Work required:
A single number is the whole answer: the count of lines in the records where "coli" occurs.

Provided entries:
-----

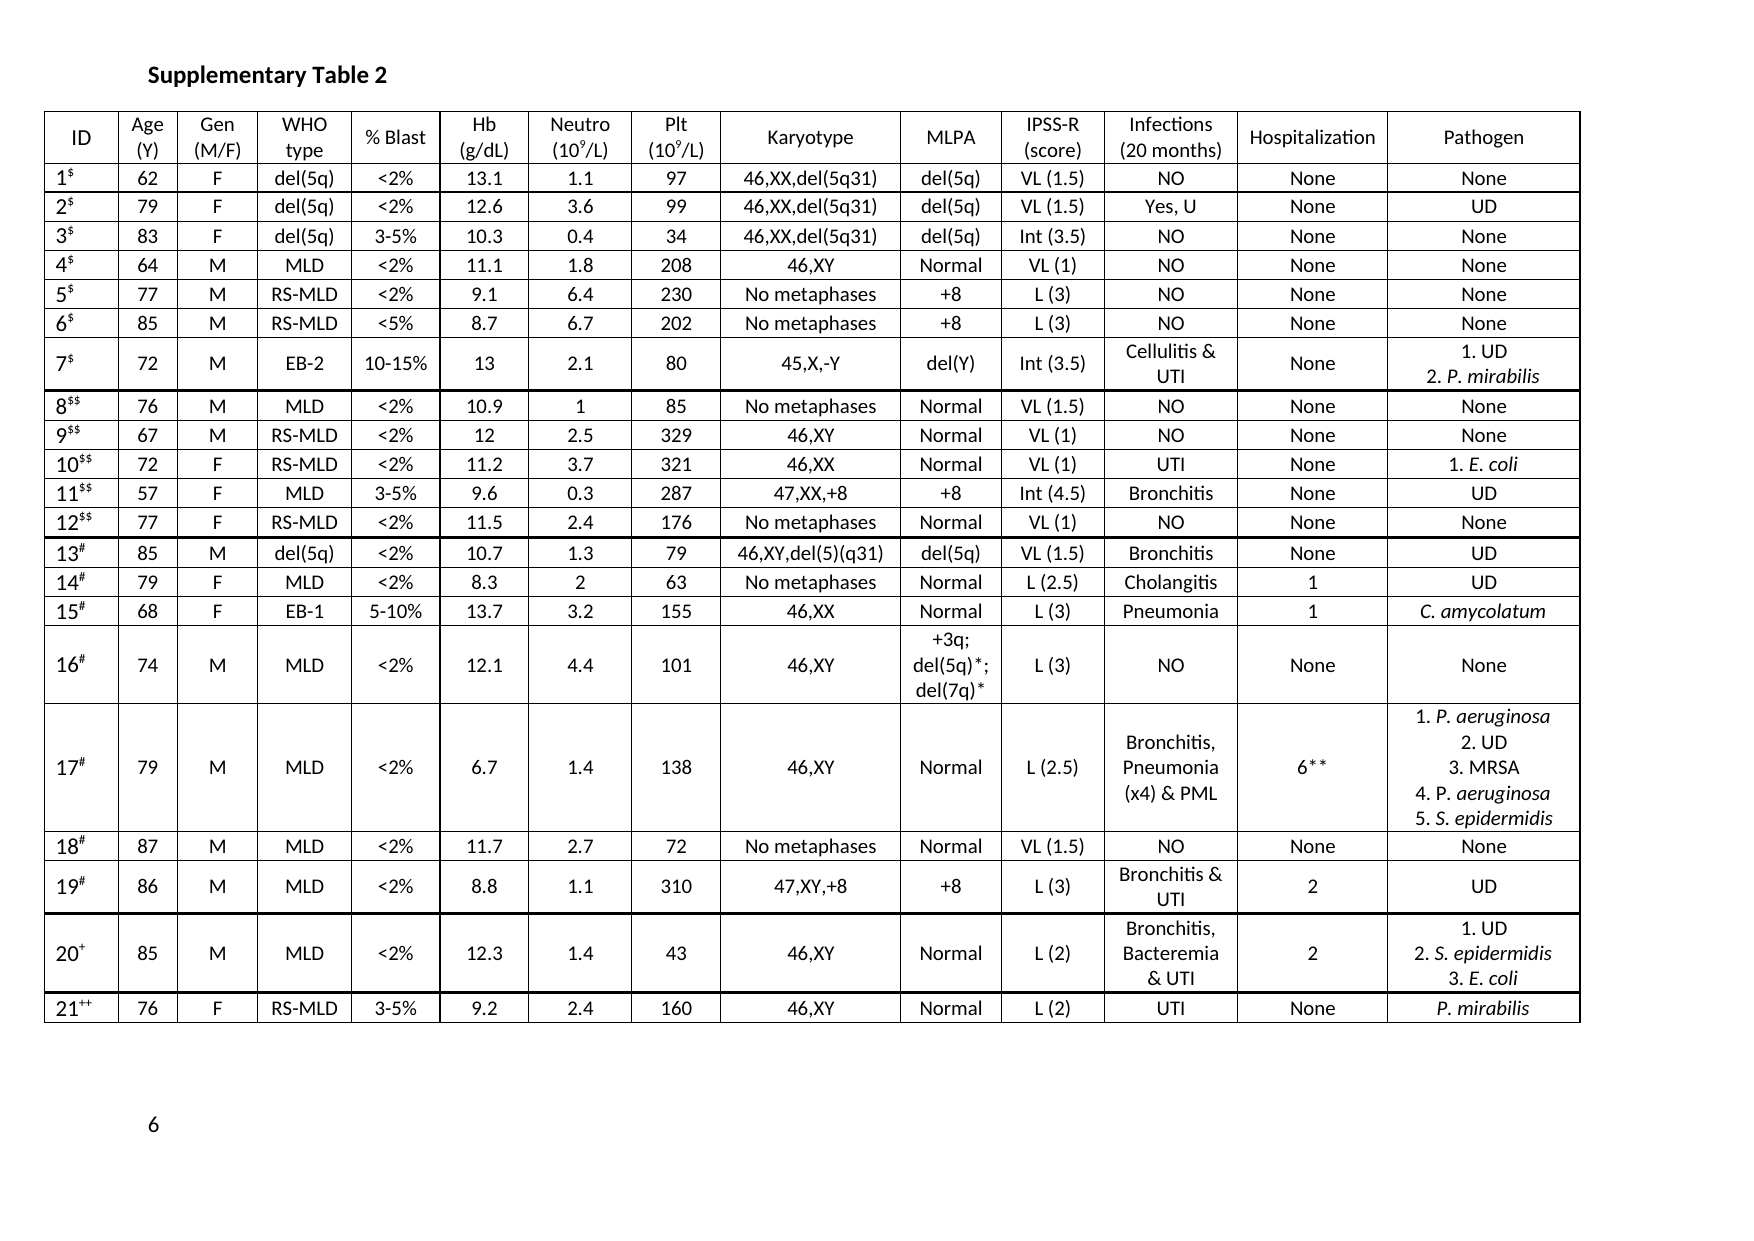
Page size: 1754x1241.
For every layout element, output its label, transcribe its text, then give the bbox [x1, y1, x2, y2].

table_cell 329 [632, 421, 720, 449]
table_cell RS-MLD [258, 450, 351, 478]
table_cell 4$ [45, 251, 118, 279]
table_cell <2% [352, 915, 439, 991]
text Supplementary Table 2 [148, 59, 1654, 90]
table_cell 85 [119, 915, 177, 991]
table_cell UTI [1105, 450, 1237, 478]
table_cell M [178, 392, 257, 420]
table_cell <2% [352, 251, 439, 279]
table_cell 79 [119, 568, 177, 596]
table_cell None [1388, 421, 1579, 449]
table_cell None [1388, 392, 1579, 420]
table_cell 1.1 [529, 164, 631, 191]
table_cell UD [1388, 539, 1579, 567]
table_cell None [1388, 508, 1579, 536]
table_cell Normal [901, 392, 1001, 420]
table_cell 12$$ [45, 508, 118, 536]
table_cell 12.3 [441, 915, 528, 991]
table_cell 5$ [45, 280, 118, 308]
table_header Plt (109/L) [632, 112, 720, 162]
table_cell M [178, 915, 257, 991]
table_cell 72 [119, 338, 177, 389]
table_cell 67 [119, 421, 177, 449]
table_cell 1.1 [529, 861, 631, 912]
table_cell 8.7 [441, 309, 528, 337]
table_cell 3.2 [529, 597, 631, 625]
table_cell Normal [901, 568, 1001, 596]
table_cell None [1388, 164, 1579, 191]
table_cell 16# [45, 626, 118, 703]
table_cell 14# [45, 568, 118, 596]
table_cell 2$ [45, 193, 118, 221]
table_cell VL (1.5) [1002, 392, 1104, 420]
table_cell del(5q) [901, 222, 1001, 249]
table_cell 138 [632, 704, 720, 831]
table_cell UD [1388, 568, 1579, 596]
table_cell None [1238, 222, 1387, 249]
table_cell VL (1) [1002, 450, 1104, 478]
table_header WHO type [258, 112, 351, 162]
table_cell 20+ [45, 915, 118, 991]
table_cell 46,XY [721, 626, 900, 703]
table_cell del(5q) [258, 193, 351, 221]
table_cell M [178, 338, 257, 389]
table_cell L (2.5) [1002, 704, 1104, 831]
table_cell 9.2 [441, 994, 528, 1022]
table_cell 72 [632, 832, 720, 860]
table_cell 10-15% [352, 338, 439, 389]
table_cell 13.1 [441, 164, 528, 191]
table_cell 1.3 [529, 539, 631, 567]
table_cell 7$ [45, 338, 118, 389]
table_cell None [1388, 222, 1579, 249]
table_cell MLD [258, 704, 351, 831]
table_cell None [1238, 280, 1387, 308]
table_cell 45,X,-Y [721, 338, 900, 389]
table_header Hb (g/dL) [441, 112, 528, 162]
table_cell 46,XY [721, 421, 900, 449]
table_cell UD [1388, 479, 1579, 507]
table_cell 2.1 [529, 338, 631, 389]
table_cell 1.4 [529, 704, 631, 831]
table_cell 46,XY [721, 704, 900, 831]
table_cell 85 [632, 392, 720, 420]
table_cell 46,XY [721, 915, 900, 991]
table_cell 46,XX,del(5q31) [721, 193, 900, 221]
table_cell VL (1.5) [1002, 539, 1104, 567]
table_cell 11.5 [441, 508, 528, 536]
table_cell 97 [632, 164, 720, 191]
table_cell 101 [632, 626, 720, 703]
table_header Pathogen [1388, 112, 1579, 162]
table_cell del(Y) [901, 338, 1001, 389]
table_cell +8 [901, 309, 1001, 337]
table_cell UTI [1105, 994, 1237, 1022]
table_cell 1 [1238, 597, 1387, 625]
table_cell None [1238, 193, 1387, 221]
table_cell 46,XX [721, 450, 900, 478]
table_cell <2% [352, 539, 439, 567]
table_cell MLD [258, 626, 351, 703]
table_cell VL (1) [1002, 421, 1104, 449]
table_cell NO [1105, 309, 1237, 337]
table_cell 155 [632, 597, 720, 625]
table_cell 17# [45, 704, 118, 831]
table_cell None [1238, 450, 1387, 478]
table_cell <2% [352, 280, 439, 308]
table_cell Bronchitis, Pneumonia (x4) & PML [1105, 704, 1237, 831]
table_header MLPA [901, 112, 1001, 162]
table_cell F [178, 508, 257, 536]
table_cell 11.2 [441, 450, 528, 478]
table_cell 6.7 [529, 309, 631, 337]
table_cell None [1388, 280, 1579, 308]
table_cell 2 [1238, 861, 1387, 912]
table_cell NO [1105, 832, 1237, 860]
table_cell None [1238, 994, 1387, 1022]
table_cell None [1388, 832, 1579, 860]
table_cell 12.1 [441, 626, 528, 703]
table_cell 63 [632, 568, 720, 596]
table_cell 10$$ [45, 450, 118, 478]
table_cell Int (4.5) [1002, 479, 1104, 507]
table_cell 6.7 [441, 704, 528, 831]
table_cell 1 [529, 392, 631, 420]
table_cell L (3) [1002, 626, 1104, 703]
table_cell NO [1105, 222, 1237, 249]
table_cell MLD [258, 915, 351, 991]
table_cell 3-5% [352, 479, 439, 507]
table_cell Yes, U [1105, 193, 1237, 221]
table_cell 46,XY [721, 251, 900, 279]
table_cell 310 [632, 861, 720, 912]
table_cell 12.6 [441, 193, 528, 221]
table_cell 46,XY [721, 994, 900, 1022]
table_header IPSS-R (score) [1002, 112, 1104, 162]
table_cell 8$$ [45, 392, 118, 420]
table_cell del(5q) [901, 193, 1001, 221]
table_cell 85 [119, 539, 177, 567]
table_cell 1.8 [529, 251, 631, 279]
table_cell 0.4 [529, 222, 631, 249]
table_cell MLD [258, 479, 351, 507]
table_cell Normal [901, 994, 1001, 1022]
table_cell 74 [119, 626, 177, 703]
table_cell 176 [632, 508, 720, 536]
table_cell RS-MLD [258, 994, 351, 1022]
table_cell F [178, 193, 257, 221]
table_cell 11.7 [441, 832, 528, 860]
table_cell Bronchitis [1105, 539, 1237, 567]
table_cell UD [1388, 193, 1579, 221]
table_cell 1. UD 2. P. mirabilis [1388, 338, 1579, 389]
table_cell 8.3 [441, 568, 528, 596]
table_cell 287 [632, 479, 720, 507]
table_cell 18# [45, 832, 118, 860]
table_cell 208 [632, 251, 720, 279]
table_cell Bronchitis, Bacteremia & UTI [1105, 915, 1237, 991]
table_cell 3$ [45, 222, 118, 249]
table_cell <2% [352, 193, 439, 221]
table_cell 3.7 [529, 450, 631, 478]
table_cell Normal [901, 450, 1001, 478]
table_cell del(5q) [901, 539, 1001, 567]
table_cell 4.4 [529, 626, 631, 703]
table_cell L (2) [1002, 994, 1104, 1022]
table_cell No metaphases [721, 392, 900, 420]
table_cell 46,XX,del(5q31) [721, 222, 900, 249]
table_cell Normal [901, 421, 1001, 449]
table_cell RS-MLD [258, 421, 351, 449]
table_cell 12 [441, 421, 528, 449]
table_cell MLD [258, 861, 351, 912]
table_cell L (3) [1002, 309, 1104, 337]
table_cell No metaphases [721, 280, 900, 308]
table_cell None [1238, 539, 1387, 567]
table_cell M [178, 832, 257, 860]
table_cell L (3) [1002, 280, 1104, 308]
table_cell L (3) [1002, 597, 1104, 625]
table_cell VL (1.5) [1002, 164, 1104, 191]
table_cell F [178, 450, 257, 478]
table_cell NO [1105, 164, 1237, 191]
table_cell 77 [119, 280, 177, 308]
table_cell None [1388, 251, 1579, 279]
table_cell 5-10% [352, 597, 439, 625]
table_cell NO [1105, 421, 1237, 449]
table_cell Int (3.5) [1002, 222, 1104, 249]
table_cell M [178, 626, 257, 703]
table_cell <5% [352, 309, 439, 337]
table_cell 3-5% [352, 222, 439, 249]
table_cell 34 [632, 222, 720, 249]
table_cell None [1238, 392, 1387, 420]
table_cell 10.9 [441, 392, 528, 420]
table_cell 0.3 [529, 479, 631, 507]
table_cell 83 [119, 222, 177, 249]
table_cell 79 [119, 704, 177, 831]
table_cell F [178, 994, 257, 1022]
table_cell 46,XX [721, 597, 900, 625]
table_cell 47,XY,+8 [721, 861, 900, 912]
table_header Age (Y) [119, 112, 177, 162]
table_cell 9$$ [45, 421, 118, 449]
table_cell del(5q) [258, 539, 351, 567]
table_cell 79 [632, 539, 720, 567]
table_cell <2% [352, 450, 439, 478]
table_cell 11$$ [45, 479, 118, 507]
table_cell <2% [352, 392, 439, 420]
table_cell Cholangitis [1105, 568, 1237, 596]
table_cell None [1388, 309, 1579, 337]
table_cell Normal [901, 597, 1001, 625]
table_cell 87 [119, 832, 177, 860]
table_cell del(5q) [258, 164, 351, 191]
table_cell 43 [632, 915, 720, 991]
table_cell No metaphases [721, 568, 900, 596]
table_cell 6.4 [529, 280, 631, 308]
table_cell No metaphases [721, 508, 900, 536]
table_cell 6$ [45, 309, 118, 337]
table_header Neutro (109/L) [529, 112, 631, 162]
table_header Karyotype [721, 112, 900, 162]
table_cell VL (1) [1002, 251, 1104, 279]
table_cell 72 [119, 450, 177, 478]
table_cell M [178, 280, 257, 308]
table_cell 2.4 [529, 994, 631, 1022]
table_cell Normal [901, 832, 1001, 860]
table_cell Bronchitis & UTI [1105, 861, 1237, 912]
table_cell 80 [632, 338, 720, 389]
table_cell <2% [352, 508, 439, 536]
table_cell No metaphases [721, 832, 900, 860]
table_cell <2% [352, 704, 439, 831]
table_cell 1.4 [529, 915, 631, 991]
table_cell 1$ [45, 164, 118, 191]
table_cell 321 [632, 450, 720, 478]
table_cell 3-5% [352, 994, 439, 1022]
table_cell P. mirabilis [1388, 994, 1579, 1022]
table_cell None [1238, 338, 1387, 389]
table_cell 1. UD 2. S. epidermidis 3. E. coli [1388, 915, 1579, 991]
table_cell 76 [119, 994, 177, 1022]
table_cell 57 [119, 479, 177, 507]
table_cell +8 [901, 479, 1001, 507]
table_cell 2.4 [529, 508, 631, 536]
table_cell 9.6 [441, 479, 528, 507]
table_cell 11.1 [441, 251, 528, 279]
table_cell 1 [1238, 568, 1387, 596]
table_cell NO [1105, 508, 1237, 536]
table_cell None [1238, 479, 1387, 507]
table_cell <2% [352, 164, 439, 191]
table_cell NO [1105, 280, 1237, 308]
table_cell 79 [119, 193, 177, 221]
table_cell C. amycolatum [1388, 597, 1579, 625]
table_cell None [1238, 421, 1387, 449]
table_cell EB-2 [258, 338, 351, 389]
table_cell 62 [119, 164, 177, 191]
table_cell 8.8 [441, 861, 528, 912]
table_cell None [1238, 626, 1387, 703]
table_cell 64 [119, 251, 177, 279]
table_cell NO [1105, 626, 1237, 703]
table_cell RS-MLD [258, 309, 351, 337]
table_cell 85 [119, 309, 177, 337]
table_cell VL (1) [1002, 508, 1104, 536]
table_cell 2 [529, 568, 631, 596]
table_cell Cellulitis & UTI [1105, 338, 1237, 389]
table_cell F [178, 479, 257, 507]
table_cell 13.7 [441, 597, 528, 625]
table_cell 160 [632, 994, 720, 1022]
table_cell MLD [258, 568, 351, 596]
table_cell 3.6 [529, 193, 631, 221]
table_cell Pneumonia [1105, 597, 1237, 625]
table_cell None [1238, 251, 1387, 279]
table_cell None [1388, 626, 1579, 703]
table_cell 77 [119, 508, 177, 536]
table_cell No metaphases [721, 309, 900, 337]
table_cell 202 [632, 309, 720, 337]
table_cell +8 [901, 861, 1001, 912]
table_cell 19# [45, 861, 118, 912]
table_cell Normal [901, 915, 1001, 991]
table_cell 13 [441, 338, 528, 389]
table_cell 15# [45, 597, 118, 625]
table_cell NO [1105, 251, 1237, 279]
table_cell None [1238, 164, 1387, 191]
table_cell 230 [632, 280, 720, 308]
table_cell <2% [352, 421, 439, 449]
table_cell F [178, 164, 257, 191]
table_cell Normal [901, 508, 1001, 536]
table_cell 2.7 [529, 832, 631, 860]
table_cell +8 [901, 280, 1001, 308]
table_cell RS-MLD [258, 508, 351, 536]
table_header Gen (M/F) [178, 112, 257, 162]
table_cell del(5q) [901, 164, 1001, 191]
table_cell 86 [119, 861, 177, 912]
table_cell L (2.5) [1002, 568, 1104, 596]
table_cell 1. P. aeruginosa 2. UD 3. MRSA 4. P. aeruginosa 5. S. epidermidis [1388, 704, 1579, 831]
table_cell L (2) [1002, 915, 1104, 991]
table_cell M [178, 539, 257, 567]
table_cell M [178, 309, 257, 337]
table_cell F [178, 597, 257, 625]
table_cell <2% [352, 626, 439, 703]
table_cell 2 [1238, 915, 1387, 991]
table_cell MLD [258, 251, 351, 279]
table_cell UD [1388, 861, 1579, 912]
table_cell 68 [119, 597, 177, 625]
table_cell 9.1 [441, 280, 528, 308]
table_cell <2% [352, 861, 439, 912]
table_cell Bronchitis [1105, 479, 1237, 507]
table_cell M [178, 251, 257, 279]
table_cell 76 [119, 392, 177, 420]
table_cell 21++ [45, 994, 118, 1022]
table_cell 1. E. coli [1388, 450, 1579, 478]
table_cell VL (1.5) [1002, 193, 1104, 221]
table_cell del(5q) [258, 222, 351, 249]
table_cell Int (3.5) [1002, 338, 1104, 389]
table_cell +3q; del(5q)*; del(7q)* [901, 626, 1001, 703]
table_cell 10.3 [441, 222, 528, 249]
table_cell 10.7 [441, 539, 528, 567]
table_cell 46,XY,del(5)(q31) [721, 539, 900, 567]
table_cell 99 [632, 193, 720, 221]
table_cell M [178, 704, 257, 831]
table_header % Blast [352, 112, 439, 162]
table_cell MLD [258, 832, 351, 860]
table_cell F [178, 222, 257, 249]
table_cell M [178, 421, 257, 449]
table_cell EB-1 [258, 597, 351, 625]
table_cell None [1238, 508, 1387, 536]
table_cell VL (1.5) [1002, 832, 1104, 860]
table_cell 13# [45, 539, 118, 567]
table_cell <2% [352, 832, 439, 860]
table_cell RS-MLD [258, 280, 351, 308]
table_cell MLD [258, 392, 351, 420]
table_cell M [178, 861, 257, 912]
table_header Infections (20 months) [1105, 112, 1237, 162]
table_cell <2% [352, 568, 439, 596]
table_cell Normal [901, 704, 1001, 831]
table_cell None [1238, 309, 1387, 337]
table_header ID [45, 112, 118, 162]
table_cell F [178, 568, 257, 596]
table_cell 2.5 [529, 421, 631, 449]
table_cell 47,XX,+8 [721, 479, 900, 507]
table_cell L (3) [1002, 861, 1104, 912]
table_cell 46,XX,del(5q31) [721, 164, 900, 191]
table_cell 6** [1238, 704, 1387, 831]
table_cell NO [1105, 392, 1237, 420]
table_header Hospitalization [1238, 112, 1387, 162]
table_cell Normal [901, 251, 1001, 279]
table_cell None [1238, 832, 1387, 860]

-----

The answer:
2